-- Prompt --
Retyping the records exactly, down to the last line, is the whole job.

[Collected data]
====

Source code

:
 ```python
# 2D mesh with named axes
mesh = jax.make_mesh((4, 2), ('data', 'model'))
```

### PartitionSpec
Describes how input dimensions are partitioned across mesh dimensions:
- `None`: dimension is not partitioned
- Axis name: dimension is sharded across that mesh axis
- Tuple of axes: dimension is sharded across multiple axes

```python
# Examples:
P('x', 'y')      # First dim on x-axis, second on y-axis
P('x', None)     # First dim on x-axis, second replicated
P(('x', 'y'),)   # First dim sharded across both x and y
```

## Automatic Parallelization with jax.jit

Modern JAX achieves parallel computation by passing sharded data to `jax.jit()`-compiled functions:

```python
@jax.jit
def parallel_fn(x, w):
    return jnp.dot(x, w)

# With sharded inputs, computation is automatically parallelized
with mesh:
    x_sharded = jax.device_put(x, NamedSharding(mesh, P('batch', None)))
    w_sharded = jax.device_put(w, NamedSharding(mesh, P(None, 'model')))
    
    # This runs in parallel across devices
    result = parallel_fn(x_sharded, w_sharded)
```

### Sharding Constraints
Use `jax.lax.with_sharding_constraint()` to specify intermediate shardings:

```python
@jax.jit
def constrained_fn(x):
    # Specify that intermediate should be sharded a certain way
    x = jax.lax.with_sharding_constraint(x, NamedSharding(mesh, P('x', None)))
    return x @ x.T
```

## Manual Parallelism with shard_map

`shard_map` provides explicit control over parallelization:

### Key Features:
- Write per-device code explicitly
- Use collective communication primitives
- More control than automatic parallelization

====

-- Completed exercise --
Source code

:
 ```python
# 2D mesh with named axes
mesh = jax.make_mesh((4, 2), ('data', 'model'))
```

### PartitionSpec
Describes how input dimensions are partitioned across mesh dimensions:
- `None`: dimension is not partitioned
- Axis name: dimension is sharded across that mesh axis
- Tuple of axes: dimension is sharded across multiple axes

```python
# Examples:
P('x', 'y')      # First dim on x-axis, second on y-axis
P('x', None)     # First dim on x-axis, second replicated
P(('x', 'y'),)   # First dim sharded across both x and y
```

## Automatic Parallelization with jax.jit

Modern JAX achieves parallel computation by passing sharded data to `jax.jit()`-compiled functions:

```python
@jax.jit
def parallel_fn(x, w):
    return jnp.dot(x, w)

# With sharded inputs, computation is automatically parallelized
with mesh:
    x_sharded = jax.device_put(x, NamedSharding(mesh, P('batch', None)))
    w_sharded = jax.device_put(w, NamedSharding(mesh, P(None, 'model')))
    
    # This runs in parallel across devices
    result = parallel_fn(x_sharded, w_sharded)
```

### Sharding Constraints
Use `jax.lax.with_sharding_constraint()` to specify intermediate shardings:

```python
@jax.jit
def constrained_fn(x):
    # Specify that intermediate should be sharded a certain way
    x = jax.lax.with_sharding_constraint(x, NamedSharding(mesh, P('x', None)))
    return x @ x.T
```

## Manual Parallelism with shard_map

`shard_map` provides explicit control over parallelization:

### Key Features:
- Write per-device code explicitly
- Use collective communication primitives
- More control than automatic parallelization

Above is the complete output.